● **Tasks to carry out**:
a. In the pod mutator documentation, what is the default setting for the webhook reinvocation policy?
b. Rewrite the paragraph in the pod mutator documentation that begins "However, if you want changes made by other webhooks to persist" in fewer words, keeping its main facts.
c. Pick up the pod mutator documentation after its last sentence and continue writing it.

[[ Passage, beginning ]]

Prior to Pod Mutator version v0.0.26, an additional parameter --set castai.organizationID="${ORGANIZATION_ID}" was required. If you're using a fixed Pod Mutator version older than v0.0.26, you'll still need to include this parameter.

Advanced installation options

The pod mutator supports the configuration of its webhook reinvocation policy. This controls whether the pod mutator should be reinvoked if other admission plugins modify the pod after the initial mutation.

helm upgrade -i --create-namespace -n castai-agent pod-mutator \
castai-helm/castai-pod-mutator \
--set castai.apiUrl="https://api.cast.ai" \ 
--set castai.apiKey="${API_KEY}" \
--set castai.clusterID="${CLUSTER_ID}" \
--set webhook.reinvocationPolicy="IfNeeded" # Set to "Never" by default
📘

Note

Prior to Pod Mutator version v0.0.26, an additional parameter --set castai.organizationID="${ORGANIZATION_ID}" was required. If you're using a fixed Pod Mutator version older than v0.0.26, you'll still need to include this parameter.

The reinvocationPolicy can be set to:

  • Never (default): The pod mutator will only be called once during pod admission
  • IfNeeded: The pod mutator may be called again if other admission plugins modify the pod after the initial mutation

Setting reinvocationPolicy to IfNeeded is useful when you have multiple admission webhooks that may interact with each other. For example:

  1. Pod mutator adds its mutations
  2. Another webhook modifies the pod
  3. Pod mutator is invoked again to ensure its mutations are properly applied

However, if you want changes made by other webhooks to persist, setting reinvocationPolicy to IfNeeded may be counterproductive since the pod mutator will override any modifications that fall under its control when it's reinvoked. Consider your specific use case and the interaction between different webhooks in your cluster before changing this setting from its default value.

Creating pod mutations

Pod mutations can be defined through multiple methods:

  • Using the Cast AI console interface
  • Via the PodMutations API
  • As Kubernetes Custom Resources using Terraform or other Kubernetes management tools

Each mutation consists of:

  • A unique name
  • Object filters to select targeted pods
  • Mutation rules defining what changes to apply
  • Node Template configurations (optional)
  • Spot Instance preferences (optional)

Object filters and targeting

Label vs annotation targeting

Pod mutations only work with labels, not annotations. When configuring object filters, ensure you use labels to target pods.

[[ Passage, end ]]
[[ Dataset excerpts, beginning ]]

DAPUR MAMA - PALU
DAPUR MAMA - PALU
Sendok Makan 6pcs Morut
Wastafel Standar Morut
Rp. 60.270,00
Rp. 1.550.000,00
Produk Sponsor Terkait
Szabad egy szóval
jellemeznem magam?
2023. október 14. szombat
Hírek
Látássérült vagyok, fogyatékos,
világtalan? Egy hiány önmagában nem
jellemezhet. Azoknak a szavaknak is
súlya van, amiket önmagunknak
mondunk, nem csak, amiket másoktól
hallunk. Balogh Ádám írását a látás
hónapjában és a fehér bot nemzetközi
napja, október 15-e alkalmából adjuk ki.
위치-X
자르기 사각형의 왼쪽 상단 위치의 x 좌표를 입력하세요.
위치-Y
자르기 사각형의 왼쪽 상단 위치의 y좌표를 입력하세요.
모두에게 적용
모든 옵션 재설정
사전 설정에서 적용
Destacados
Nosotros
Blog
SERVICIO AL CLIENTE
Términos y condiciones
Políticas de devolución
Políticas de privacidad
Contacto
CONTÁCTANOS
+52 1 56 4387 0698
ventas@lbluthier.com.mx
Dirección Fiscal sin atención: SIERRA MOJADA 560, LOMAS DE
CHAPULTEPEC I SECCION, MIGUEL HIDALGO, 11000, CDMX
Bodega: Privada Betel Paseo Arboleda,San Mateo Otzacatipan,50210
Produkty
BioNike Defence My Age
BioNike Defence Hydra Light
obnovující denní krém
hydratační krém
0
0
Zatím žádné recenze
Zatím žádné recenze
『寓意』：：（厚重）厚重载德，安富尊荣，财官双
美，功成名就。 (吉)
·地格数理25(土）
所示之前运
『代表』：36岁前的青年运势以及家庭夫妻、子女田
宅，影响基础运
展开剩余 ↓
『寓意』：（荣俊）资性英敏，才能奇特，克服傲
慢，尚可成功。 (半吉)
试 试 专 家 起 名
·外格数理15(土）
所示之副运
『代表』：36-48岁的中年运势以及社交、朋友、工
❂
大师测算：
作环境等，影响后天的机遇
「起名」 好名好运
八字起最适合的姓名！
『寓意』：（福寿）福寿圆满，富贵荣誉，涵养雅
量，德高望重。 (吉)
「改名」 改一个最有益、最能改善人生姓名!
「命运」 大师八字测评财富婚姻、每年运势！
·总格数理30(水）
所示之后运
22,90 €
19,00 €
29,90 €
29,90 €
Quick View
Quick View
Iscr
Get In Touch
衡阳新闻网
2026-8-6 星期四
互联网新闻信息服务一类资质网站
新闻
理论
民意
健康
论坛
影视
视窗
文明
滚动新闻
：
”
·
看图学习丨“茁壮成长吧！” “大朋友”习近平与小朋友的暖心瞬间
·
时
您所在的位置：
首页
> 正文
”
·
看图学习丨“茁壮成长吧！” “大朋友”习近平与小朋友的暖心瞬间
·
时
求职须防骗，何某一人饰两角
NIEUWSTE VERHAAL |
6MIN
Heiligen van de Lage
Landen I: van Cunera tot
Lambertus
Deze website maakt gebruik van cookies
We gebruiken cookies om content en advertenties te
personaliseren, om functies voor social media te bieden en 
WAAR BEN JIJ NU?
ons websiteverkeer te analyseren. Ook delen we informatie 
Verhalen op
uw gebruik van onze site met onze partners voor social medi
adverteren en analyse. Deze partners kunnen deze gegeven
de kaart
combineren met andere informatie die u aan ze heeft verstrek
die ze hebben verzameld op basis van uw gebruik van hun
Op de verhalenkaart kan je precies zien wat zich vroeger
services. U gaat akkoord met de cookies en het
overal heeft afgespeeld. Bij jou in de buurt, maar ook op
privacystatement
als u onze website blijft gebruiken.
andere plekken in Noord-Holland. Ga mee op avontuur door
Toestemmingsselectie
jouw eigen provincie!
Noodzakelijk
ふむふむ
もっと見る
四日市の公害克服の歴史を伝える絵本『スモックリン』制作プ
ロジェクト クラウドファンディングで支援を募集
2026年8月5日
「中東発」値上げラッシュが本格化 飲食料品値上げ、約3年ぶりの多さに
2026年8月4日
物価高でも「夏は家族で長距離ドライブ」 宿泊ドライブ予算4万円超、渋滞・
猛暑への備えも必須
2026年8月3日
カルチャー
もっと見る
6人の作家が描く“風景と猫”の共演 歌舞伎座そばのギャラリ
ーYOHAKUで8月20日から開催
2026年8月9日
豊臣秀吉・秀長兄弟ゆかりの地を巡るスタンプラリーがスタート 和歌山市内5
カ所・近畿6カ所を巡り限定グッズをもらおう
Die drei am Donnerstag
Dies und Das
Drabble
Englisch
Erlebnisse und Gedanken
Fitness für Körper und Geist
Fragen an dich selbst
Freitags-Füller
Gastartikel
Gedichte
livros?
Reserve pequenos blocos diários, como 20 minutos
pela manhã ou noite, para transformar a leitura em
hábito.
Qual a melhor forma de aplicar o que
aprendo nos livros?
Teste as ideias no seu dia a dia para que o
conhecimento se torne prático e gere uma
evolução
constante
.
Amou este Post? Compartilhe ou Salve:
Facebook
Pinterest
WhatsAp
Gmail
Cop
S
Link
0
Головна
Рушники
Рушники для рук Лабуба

[[ Dataset excerpts, end ]]

● **Answers given**:
a. The default setting is Never.

b. If changes from other webhooks need to persist, IfNeeded may be counterproductive, because a reinvoked pod mutator overrides any modifications under its control. Weigh your use case and how your cluster's webhooks interact before changing the default.

c.
Workload type targeting

Pod mutations target workloads based on their Kubernetes kind. Use the following kinds for different workload types:

Workload TypeKind to UseDescription
JobsJobFor batch processing workloads
CronJobsCronJobFor scheduled recurring jobs
Bare PodsPodFor standalone pods without a controller
DeploymentsDeploymentFor applications with multiple replicas
StatefulSetsStatefulSetFor stateful applications

Label placement for Deployments

When targeting Deployments with labels, place the label at the pod template level (spec.template.metadata.labels), not at the Deployment level (metadata.labels).

Correct placement:

apiVersion: apps/v1
kind: Deployment
metadata:
  name: single-replica-app
spec:
  replicas: 1
  template:
    metadata:
      labels:
        single-replica: "true"  # Place label here (pod template)

Multiple mutations for complex scenarios

Pod mutation selection works as an AND operation between namespaces and labels, not OR. For scenarios where you need to target workloads based on either namespace OR labels, create separate mutations.

Example: Target both namespace-based AND label-based workloads

Create two separate mutations:

Mutation 1 - Namespace-based:

{
  "name": "system-namespaces",
  "objectFilter": {
    "namespaces": ["kube-system", "argocd"]
  },
  "nodeSelector": {
    "scheduling.cast.ai/node-template": "system-workloads"
  }
}

Mutation 2 - Label-based:

{
  "name": "specific-labels",
  "objectFilter": {
    "labels": {
      "app.kubernetes.io/name": "castai-agent"
    }
  },
  "nodeSelector": {
    "scheduling.cast.ai/node-template": "system-workloads"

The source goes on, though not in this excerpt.